- Problem to solve: Write out the records word for word, everything from the line containing "Reading left to" down to the line containing "To the nearest", including both of those lines.

- Data in this exercise:
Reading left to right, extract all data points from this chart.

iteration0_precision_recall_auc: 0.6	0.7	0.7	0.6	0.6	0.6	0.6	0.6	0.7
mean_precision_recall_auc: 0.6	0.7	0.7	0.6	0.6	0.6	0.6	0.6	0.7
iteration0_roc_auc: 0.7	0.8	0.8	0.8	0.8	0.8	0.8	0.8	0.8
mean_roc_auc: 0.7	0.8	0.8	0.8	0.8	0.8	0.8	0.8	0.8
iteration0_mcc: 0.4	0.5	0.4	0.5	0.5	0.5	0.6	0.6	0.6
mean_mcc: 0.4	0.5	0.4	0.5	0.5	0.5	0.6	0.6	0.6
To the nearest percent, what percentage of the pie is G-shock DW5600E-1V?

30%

==

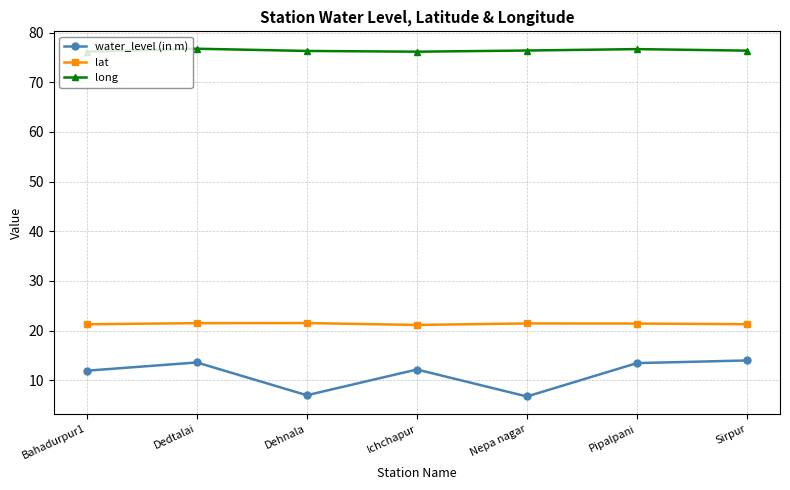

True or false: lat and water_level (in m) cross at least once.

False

- Exercise answer:
Reading left to right, extract all data points from this chart.

iteration0_precision_recall_auc: 0.6	0.7	0.7	0.6	0.6	0.6	0.6	0.6	0.7
mean_precision_recall_auc: 0.6	0.7	0.7	0.6	0.6	0.6	0.6	0.6	0.7
iteration0_roc_auc: 0.7	0.8	0.8	0.8	0.8	0.8	0.8	0.8	0.8
mean_roc_auc: 0.7	0.8	0.8	0.8	0.8	0.8	0.8	0.8	0.8
iteration0_mcc: 0.4	0.5	0.4	0.5	0.5	0.5	0.6	0.6	0.6
mean_mcc: 0.4	0.5	0.4	0.5	0.5	0.5	0.6	0.6	0.6
To the nearest percent, what percentage of the pie is G-shock DW5600E-1V?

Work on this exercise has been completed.